There is a reason A Chorus Line ran for 6,137 performances to consistently packed houses. Though few of us are dancers, we can all relate to the raw desire to somehow, some way make a dream come true. And as the characters and their stories were taken from real people (8 of whom were actually played by the real people they were based on), they ring true. We invest in these characters and want every single one of them to make the cut. The show is inevitably joyous and heartbreaking at the same time. Since Every Little Step presents us with essentially the same struggle, but with real people with real dreams, the joy and the heartbreak are multiplied exponentially.
There are 19 main characters in A Chorus Line. Every Little Step focuses on the performers auditioning for only a handful of these roles. I assume a documentary covering the casting of all 19 roles would have been unfortunately epic and the filmmakers wisely chose to edit out all but the most interesting. For one role, the field is narrowed to two best friends. For another, a stars-in-her-eyes newcomer takes on veterans who, to quote both the play and the documentary, “really need this job”. And in the search for the right person to play yet another role, we learn that a stunning performance can happen anywhere, even in a random room with fluorescent lighting for an audience of 3 who have seen so many auditions they’re bored to tears. This one brings them to actual tears.

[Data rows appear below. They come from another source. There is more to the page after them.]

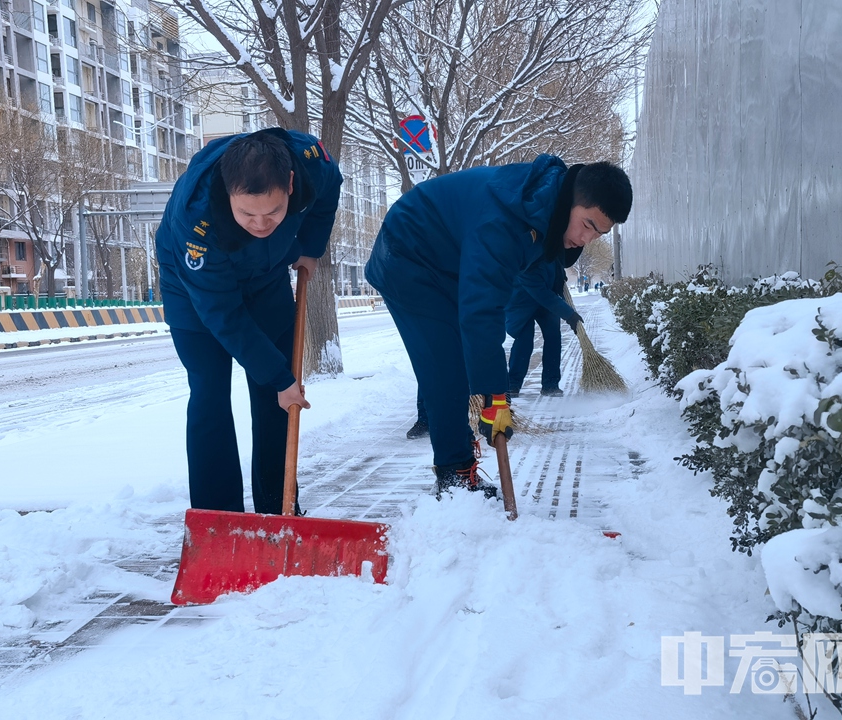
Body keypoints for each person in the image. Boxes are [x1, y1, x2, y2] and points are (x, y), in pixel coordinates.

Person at [365, 160, 631, 496]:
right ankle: (454, 481)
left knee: (461, 362)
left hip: (447, 262)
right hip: (407, 254)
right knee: (446, 368)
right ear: (570, 200)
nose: (586, 239)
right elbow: (482, 310)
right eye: (587, 225)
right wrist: (495, 397)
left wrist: (492, 393)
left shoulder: (540, 209)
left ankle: (459, 472)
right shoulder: (506, 220)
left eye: (598, 234)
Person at [156, 128, 342, 514]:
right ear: (228, 193)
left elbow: (329, 190)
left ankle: (279, 507)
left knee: (278, 400)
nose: (261, 224)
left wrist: (311, 247)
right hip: (195, 292)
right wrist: (279, 376)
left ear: (290, 185)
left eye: (273, 212)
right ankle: (217, 516)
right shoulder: (197, 220)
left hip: (266, 277)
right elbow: (224, 316)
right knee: (210, 393)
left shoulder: (309, 164)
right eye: (247, 214)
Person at [506, 258, 582, 397]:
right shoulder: (527, 253)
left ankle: (550, 384)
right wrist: (569, 314)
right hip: (522, 301)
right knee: (524, 342)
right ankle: (512, 384)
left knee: (553, 339)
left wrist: (559, 277)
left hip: (546, 304)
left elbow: (555, 276)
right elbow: (540, 291)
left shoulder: (553, 251)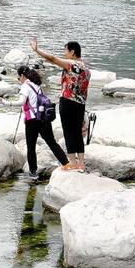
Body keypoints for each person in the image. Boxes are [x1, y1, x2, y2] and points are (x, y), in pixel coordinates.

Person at [30, 38, 90, 172]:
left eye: (66, 51)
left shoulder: (71, 64)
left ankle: (73, 163)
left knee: (68, 132)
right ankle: (81, 163)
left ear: (72, 52)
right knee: (77, 132)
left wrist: (37, 50)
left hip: (68, 101)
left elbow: (52, 58)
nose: (64, 54)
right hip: (80, 104)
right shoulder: (86, 68)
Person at [18, 66, 69, 182]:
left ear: (22, 76)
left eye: (19, 77)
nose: (19, 80)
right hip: (43, 119)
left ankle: (33, 173)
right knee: (52, 143)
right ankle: (66, 164)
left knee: (31, 147)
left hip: (32, 121)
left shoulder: (25, 86)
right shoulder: (37, 85)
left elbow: (21, 102)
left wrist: (6, 102)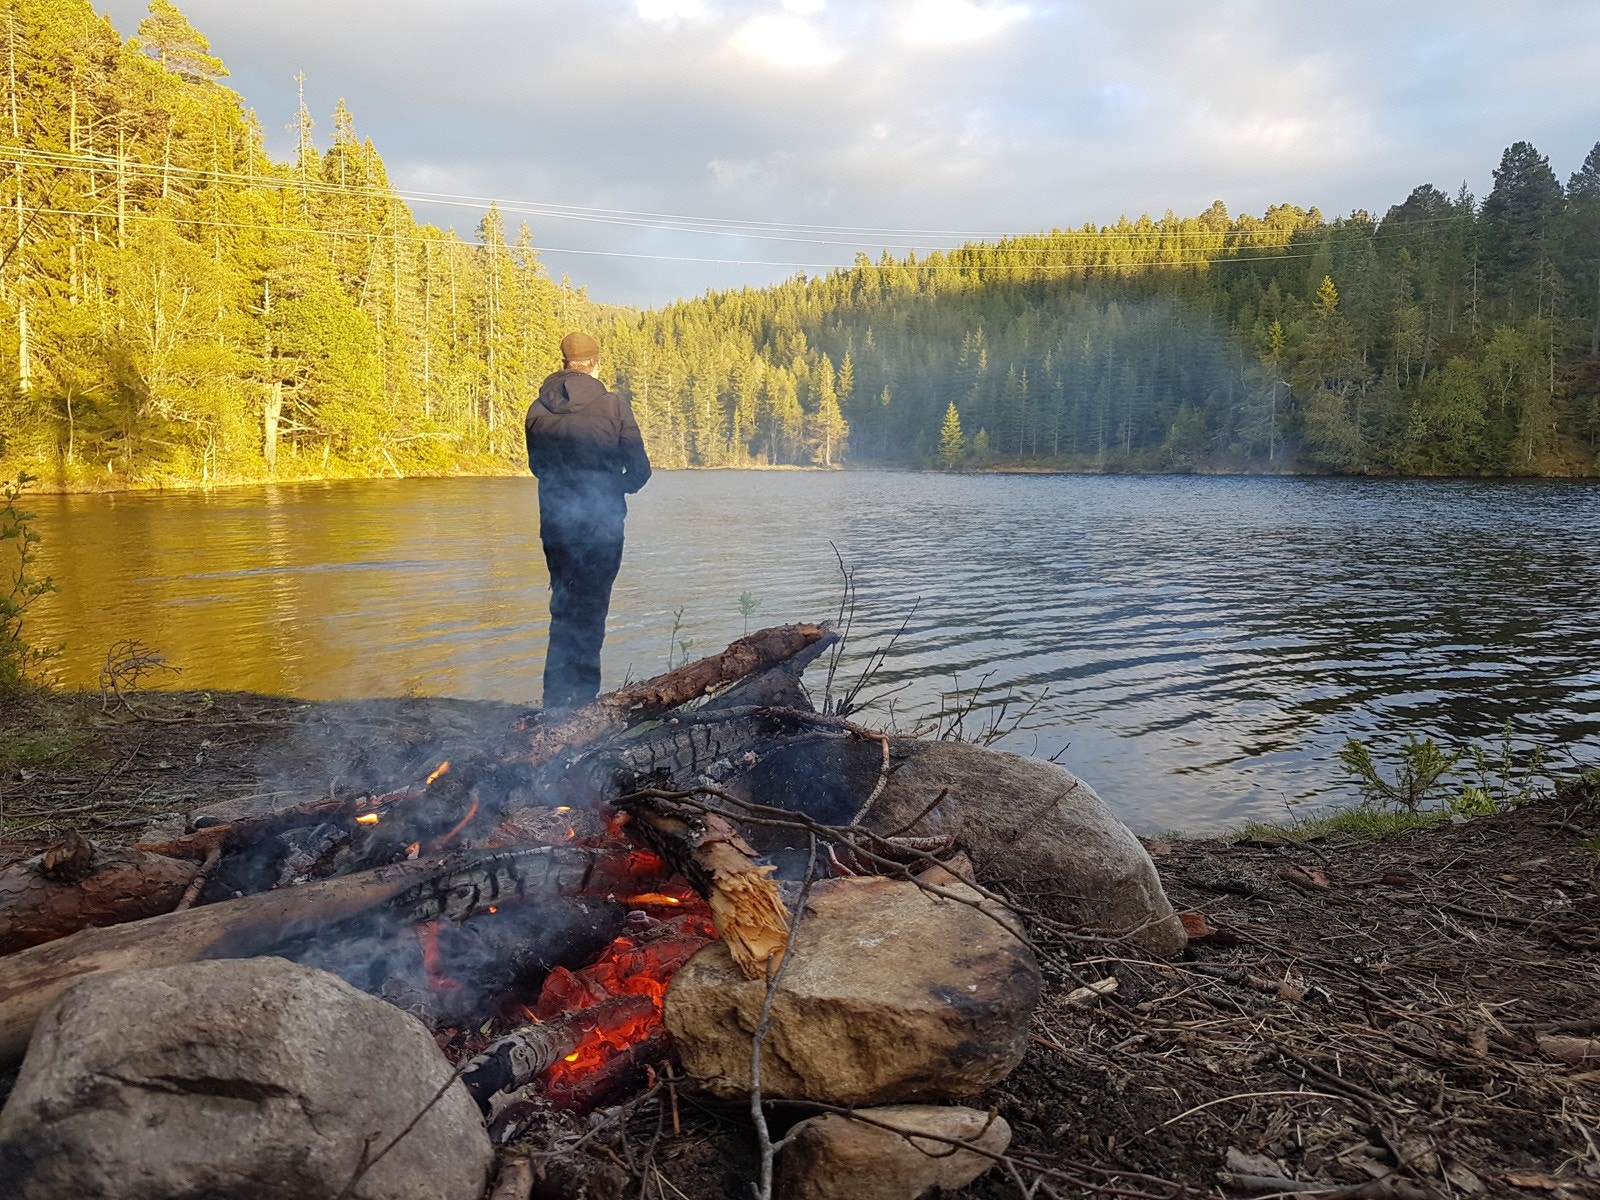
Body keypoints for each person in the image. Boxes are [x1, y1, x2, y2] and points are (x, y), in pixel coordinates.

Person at [524, 331, 652, 709]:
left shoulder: (537, 409)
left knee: (563, 608)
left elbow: (537, 467)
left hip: (556, 526)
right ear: (595, 362)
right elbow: (640, 470)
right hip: (601, 526)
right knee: (592, 610)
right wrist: (614, 488)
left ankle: (554, 702)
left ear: (564, 362)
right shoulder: (613, 405)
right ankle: (580, 707)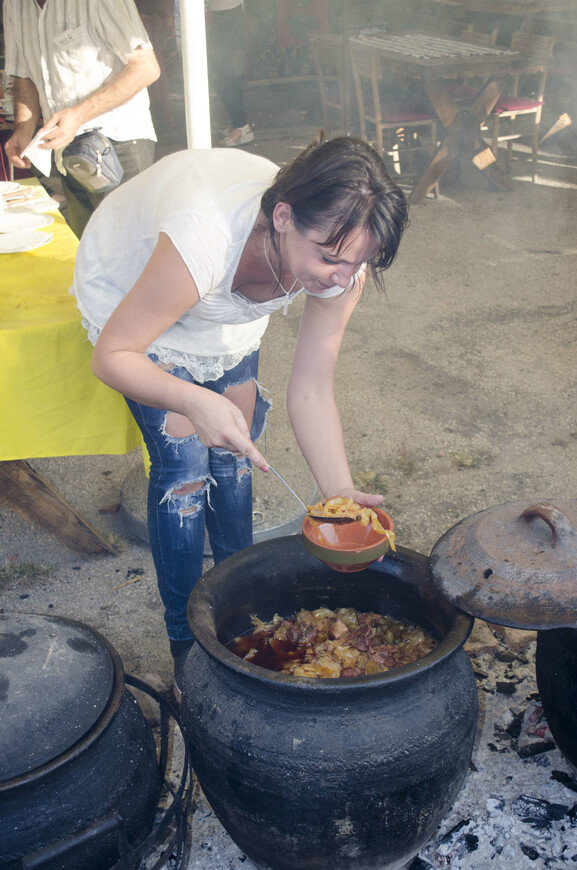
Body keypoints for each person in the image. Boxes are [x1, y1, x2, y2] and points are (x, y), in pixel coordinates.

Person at [71, 132, 409, 687]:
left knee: (233, 458)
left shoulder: (340, 256)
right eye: (330, 259)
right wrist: (191, 397)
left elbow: (311, 389)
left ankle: (242, 613)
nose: (341, 279)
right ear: (281, 217)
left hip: (226, 303)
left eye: (356, 264)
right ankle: (188, 645)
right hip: (140, 290)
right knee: (184, 468)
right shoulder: (204, 238)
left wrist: (341, 499)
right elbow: (114, 356)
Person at [3, 0, 161, 238]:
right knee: (88, 250)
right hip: (65, 150)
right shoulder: (15, 4)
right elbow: (25, 76)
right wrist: (23, 128)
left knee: (129, 251)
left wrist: (77, 115)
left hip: (119, 144)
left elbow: (146, 67)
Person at [206, 0, 254, 147]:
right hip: (222, 12)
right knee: (221, 72)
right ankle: (238, 124)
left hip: (227, 13)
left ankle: (241, 126)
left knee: (223, 73)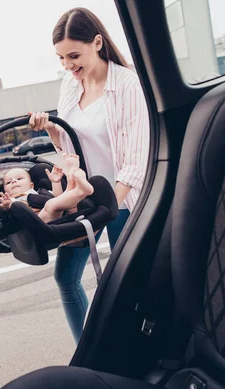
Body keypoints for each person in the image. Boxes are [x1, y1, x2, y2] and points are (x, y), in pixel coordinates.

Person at [28, 7, 150, 342]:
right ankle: (87, 355)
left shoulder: (128, 85)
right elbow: (69, 144)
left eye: (73, 55)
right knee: (66, 277)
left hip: (122, 202)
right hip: (83, 200)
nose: (68, 65)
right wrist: (52, 127)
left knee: (121, 285)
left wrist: (106, 211)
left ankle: (131, 353)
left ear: (97, 42)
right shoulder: (71, 83)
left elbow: (135, 165)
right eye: (61, 58)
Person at [0, 154, 94, 223]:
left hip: (57, 213)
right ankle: (79, 190)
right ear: (5, 191)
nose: (13, 181)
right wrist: (7, 207)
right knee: (51, 204)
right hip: (37, 222)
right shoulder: (10, 200)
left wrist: (56, 182)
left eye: (19, 178)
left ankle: (71, 181)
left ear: (31, 185)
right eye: (8, 182)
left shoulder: (37, 193)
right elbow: (7, 218)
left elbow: (57, 196)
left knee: (57, 199)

Directors Adam Del Deo and James D. Stern have given us a film that is exuberant and educational, crushing and thrilling. You will walk out with a smile on your face, humming “What I Did For Love” (at least, that’s what I did). My only minor quibble with the film is that it could have done a better job helping the audience keep the different Chorus Line characters straight. I’ve seen the show (granted it’s been a while) and I found myself saying things like, “Wait, which one is Bebe again?” (not out loud, of course – didn’t want to wake up the 98 year-old lady who was snoring in the seat next to me). Unless you are like a musical hating close friend of mine (“but why do they keep breaking out in song?”), Every Little Step presents a jubilant journey you won’t want to miss out on.